**Task prompt**: Give an exact copy of the data that follows.

**Listed records**:

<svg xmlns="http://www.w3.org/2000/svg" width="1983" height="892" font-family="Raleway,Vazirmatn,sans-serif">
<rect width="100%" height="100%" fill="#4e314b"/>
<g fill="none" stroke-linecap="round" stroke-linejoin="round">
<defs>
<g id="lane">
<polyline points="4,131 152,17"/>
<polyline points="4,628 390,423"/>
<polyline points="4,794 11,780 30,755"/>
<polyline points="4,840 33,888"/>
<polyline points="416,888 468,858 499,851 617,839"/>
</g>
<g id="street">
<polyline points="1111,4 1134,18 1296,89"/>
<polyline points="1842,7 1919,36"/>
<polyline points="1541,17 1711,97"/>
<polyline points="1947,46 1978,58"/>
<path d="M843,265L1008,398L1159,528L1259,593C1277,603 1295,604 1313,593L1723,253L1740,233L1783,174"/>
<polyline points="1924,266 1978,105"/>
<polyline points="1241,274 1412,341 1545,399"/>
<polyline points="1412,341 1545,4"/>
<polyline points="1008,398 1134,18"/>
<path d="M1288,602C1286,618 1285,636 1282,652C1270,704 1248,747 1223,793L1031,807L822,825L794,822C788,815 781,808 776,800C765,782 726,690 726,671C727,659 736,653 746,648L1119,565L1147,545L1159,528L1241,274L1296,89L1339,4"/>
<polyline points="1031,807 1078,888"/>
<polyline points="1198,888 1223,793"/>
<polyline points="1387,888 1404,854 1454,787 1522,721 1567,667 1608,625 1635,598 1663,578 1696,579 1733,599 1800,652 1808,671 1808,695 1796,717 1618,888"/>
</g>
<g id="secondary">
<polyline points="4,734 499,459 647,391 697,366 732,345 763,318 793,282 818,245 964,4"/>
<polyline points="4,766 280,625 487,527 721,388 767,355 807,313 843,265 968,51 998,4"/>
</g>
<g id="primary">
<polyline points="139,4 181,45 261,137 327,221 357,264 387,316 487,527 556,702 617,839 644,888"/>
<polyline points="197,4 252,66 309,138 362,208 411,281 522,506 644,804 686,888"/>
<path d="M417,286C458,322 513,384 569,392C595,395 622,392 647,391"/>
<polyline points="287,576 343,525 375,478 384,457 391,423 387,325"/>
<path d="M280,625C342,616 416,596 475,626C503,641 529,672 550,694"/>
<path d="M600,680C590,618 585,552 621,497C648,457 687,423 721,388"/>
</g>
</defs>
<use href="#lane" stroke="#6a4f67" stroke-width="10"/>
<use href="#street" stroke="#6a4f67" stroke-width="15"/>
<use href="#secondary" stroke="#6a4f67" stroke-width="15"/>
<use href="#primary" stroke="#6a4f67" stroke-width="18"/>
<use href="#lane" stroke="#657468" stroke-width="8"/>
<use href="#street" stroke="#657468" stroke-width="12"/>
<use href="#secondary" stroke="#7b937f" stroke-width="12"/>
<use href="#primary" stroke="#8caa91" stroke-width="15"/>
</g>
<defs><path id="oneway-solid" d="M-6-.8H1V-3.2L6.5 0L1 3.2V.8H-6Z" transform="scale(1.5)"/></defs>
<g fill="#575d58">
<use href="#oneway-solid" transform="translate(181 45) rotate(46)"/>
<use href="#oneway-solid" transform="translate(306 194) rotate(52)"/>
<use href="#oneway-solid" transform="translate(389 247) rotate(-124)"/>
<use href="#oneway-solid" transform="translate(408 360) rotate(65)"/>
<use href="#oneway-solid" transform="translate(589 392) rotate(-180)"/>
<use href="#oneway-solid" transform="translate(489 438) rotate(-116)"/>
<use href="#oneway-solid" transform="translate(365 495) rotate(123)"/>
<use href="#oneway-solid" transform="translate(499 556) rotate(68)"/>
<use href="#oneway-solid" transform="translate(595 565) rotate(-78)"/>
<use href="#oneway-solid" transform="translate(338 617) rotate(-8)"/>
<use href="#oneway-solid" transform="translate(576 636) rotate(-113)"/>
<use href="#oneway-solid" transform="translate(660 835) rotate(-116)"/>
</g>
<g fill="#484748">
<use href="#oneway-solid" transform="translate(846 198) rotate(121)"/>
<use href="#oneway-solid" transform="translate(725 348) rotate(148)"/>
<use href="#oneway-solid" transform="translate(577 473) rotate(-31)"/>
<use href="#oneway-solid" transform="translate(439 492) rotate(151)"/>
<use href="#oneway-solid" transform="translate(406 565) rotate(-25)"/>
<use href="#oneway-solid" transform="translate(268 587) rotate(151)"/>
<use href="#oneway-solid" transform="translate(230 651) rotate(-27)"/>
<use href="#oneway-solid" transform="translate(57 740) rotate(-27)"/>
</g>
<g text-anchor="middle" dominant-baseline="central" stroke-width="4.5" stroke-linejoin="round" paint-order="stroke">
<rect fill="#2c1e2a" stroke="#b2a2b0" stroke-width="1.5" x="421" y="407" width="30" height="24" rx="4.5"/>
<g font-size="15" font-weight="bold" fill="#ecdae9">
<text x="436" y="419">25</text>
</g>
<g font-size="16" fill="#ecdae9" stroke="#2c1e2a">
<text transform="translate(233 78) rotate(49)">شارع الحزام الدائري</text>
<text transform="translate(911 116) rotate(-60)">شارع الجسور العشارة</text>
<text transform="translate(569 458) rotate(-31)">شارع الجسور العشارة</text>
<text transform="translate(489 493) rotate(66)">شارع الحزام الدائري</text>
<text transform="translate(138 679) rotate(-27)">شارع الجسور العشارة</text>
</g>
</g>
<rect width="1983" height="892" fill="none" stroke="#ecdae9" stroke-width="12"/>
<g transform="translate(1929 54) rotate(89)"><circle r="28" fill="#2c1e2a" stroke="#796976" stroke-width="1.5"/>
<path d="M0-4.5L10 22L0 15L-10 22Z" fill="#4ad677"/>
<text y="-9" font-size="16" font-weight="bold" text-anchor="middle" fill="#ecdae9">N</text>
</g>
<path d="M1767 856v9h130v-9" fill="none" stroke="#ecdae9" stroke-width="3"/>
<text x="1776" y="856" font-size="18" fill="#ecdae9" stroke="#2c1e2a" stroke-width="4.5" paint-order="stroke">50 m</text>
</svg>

**Finished exercise**:
<svg xmlns="http://www.w3.org/2000/svg" width="1983" height="892" font-family="Raleway,Vazirmatn,sans-serif">
<rect width="100%" height="100%" fill="#4e314b"/>
<g fill="none" stroke-linecap="round" stroke-linejoin="round">
<defs>
<g id="lane">
<polyline points="4,131 152,17"/>
<polyline points="4,628 390,423"/>
<polyline points="4,794 11,780 30,755"/>
<polyline points="4,840 33,888"/>
<polyline points="416,888 468,858 499,851 617,839"/>
</g>
<g id="street">
<polyline points="1111,4 1134,18 1296,89"/>
<polyline points="1842,7 1919,36"/>
<polyline points="1541,17 1711,97"/>
<polyline points="1947,46 1978,58"/>
<path d="M843,265L1008,398L1159,528L1259,593C1277,603 1295,604 1313,593L1723,253L1740,233L1783,174"/>
<polyline points="1924,266 1978,105"/>
<polyline points="1241,274 1412,341 1545,399"/>
<polyline points="1412,341 1545,4"/>
<polyline points="1008,398 1134,18"/>
<path d="M1288,602C1286,618 1285,636 1282,652C1270,704 1248,747 1223,793L1031,807L822,825L794,822C788,815 781,808 776,800C765,782 726,690 726,671C727,659 736,653 746,648L1119,565L1147,545L1159,528L1241,274L1296,89L1339,4"/>
<polyline points="1031,807 1078,888"/>
<polyline points="1198,888 1223,793"/>
<polyline points="1387,888 1404,854 1454,787 1522,721 1567,667 1608,625 1635,598 1663,578 1696,579 1733,599 1800,652 1808,671 1808,695 1796,717 1618,888"/>
</g>
<g id="secondary">
<polyline points="4,734 499,459 647,391 697,366 732,345 763,318 793,282 818,245 964,4"/>
<polyline points="4,766 280,625 487,527 721,388 767,355 807,313 843,265 968,51 998,4"/>
</g>
<g id="primary">
<polyline points="139,4 181,45 261,137 327,221 357,264 387,316 487,527 556,702 617,839 644,888"/>
<polyline points="197,4 252,66 309,138 362,208 411,281 522,506 644,804 686,888"/>
<path d="M417,286C458,322 513,384 569,392C595,395 622,392 647,391"/>
<polyline points="287,576 343,525 375,478 384,457 391,423 387,325"/>
<path d="M280,625C342,616 416,596 475,626C503,641 529,672 550,694"/>
<path d="M600,680C590,618 585,552 621,497C648,457 687,423 721,388"/>
</g>
</defs>
<use href="#lane" stroke="#6a4f67" stroke-width="10"/>
<use href="#street" stroke="#6a4f67" stroke-width="15"/>
<use href="#secondary" stroke="#6a4f67" stroke-width="15"/>
<use href="#primary" stroke="#6a4f67" stroke-width="18"/>
<use href="#lane" stroke="#657468" stroke-width="8"/>
<use href="#street" stroke="#657468" stroke-width="12"/>
<use href="#secondary" stroke="#7b937f" stroke-width="12"/>
<use href="#primary" stroke="#8caa91" stroke-width="15"/>
</g>
<defs><path id="oneway-solid" d="M-6-.8H1V-3.2L6.5 0L1 3.2V.8H-6Z" transform="scale(1.5)"/></defs>
<g fill="#575d58">
<use href="#oneway-solid" transform="translate(181 45) rotate(46)"/>
<use href="#oneway-solid" transform="translate(306 194) rotate(52)"/>
<use href="#oneway-solid" transform="translate(389 247) rotate(-124)"/>
<use href="#oneway-solid" transform="translate(408 360) rotate(65)"/>
<use href="#oneway-solid" transform="translate(589 392) rotate(-180)"/>
<use href="#oneway-solid" transform="translate(489 438) rotate(-116)"/>
<use href="#oneway-solid" transform="translate(365 495) rotate(123)"/>
<use href="#oneway-solid" transform="translate(499 556) rotate(68)"/>
<use href="#oneway-solid" transform="translate(595 565) rotate(-78)"/>
<use href="#oneway-solid" transform="translate(338 617) rotate(-8)"/>
<use href="#oneway-solid" transform="translate(576 636) rotate(-113)"/>
<use href="#oneway-solid" transform="translate(660 835) rotate(-116)"/>
</g>
<g fill="#484748">
<use href="#oneway-solid" transform="translate(846 198) rotate(121)"/>
<use href="#oneway-solid" transform="translate(725 348) rotate(148)"/>
<use href="#oneway-solid" transform="translate(577 473) rotate(-31)"/>
<use href="#oneway-solid" transform="translate(439 492) rotate(151)"/>
<use href="#oneway-solid" transform="translate(406 565) rotate(-25)"/>
<use href="#oneway-solid" transform="translate(268 587) rotate(151)"/>
<use href="#oneway-solid" transform="translate(230 651) rotate(-27)"/>
<use href="#oneway-solid" transform="translate(57 740) rotate(-27)"/>
</g>
<g text-anchor="middle" dominant-baseline="central" stroke-width="4.5" stroke-linejoin="round" paint-order="stroke">
<rect fill="#2c1e2a" stroke="#b2a2b0" stroke-width="1.5" x="421" y="407" width="30" height="24" rx="4.5"/>
<g font-size="15" font-weight="bold" fill="#ecdae9">
<text x="436" y="419">25</text>
</g>
<g font-size="16" fill="#ecdae9" stroke="#2c1e2a">
<text transform="translate(233 78) rotate(49)">شارع الحزام الدائري</text>
<text transform="translate(911 116) rotate(-60)">شارع الجسور العشارة</text>
<text transform="translate(569 458) rotate(-31)">شارع الجسور العشارة</text>
<text transform="translate(489 493) rotate(66)">شارع الحزام الدائري</text>
<text transform="translate(138 679) rotate(-27)">شارع الجسور العشارة</text>
</g>
</g>
<rect width="1983" height="892" fill="none" stroke="#ecdae9" stroke-width="12"/>
<g transform="translate(1929 54) rotate(89)"><circle r="28" fill="#2c1e2a" stroke="#796976" stroke-width="1.5"/>
<path d="M0-4.5L10 22L0 15L-10 22Z" fill="#4ad677"/>
<text y="-9" font-size="16" font-weight="bold" text-anchor="middle" fill="#ecdae9">N</text>
</g>
<path d="M1767 856v9h130v-9" fill="none" stroke="#ecdae9" stroke-width="3"/>
<text x="1776" y="856" font-size="18" fill="#ecdae9" stroke="#2c1e2a" stroke-width="4.5" paint-order="stroke">50 m</text>
</svg>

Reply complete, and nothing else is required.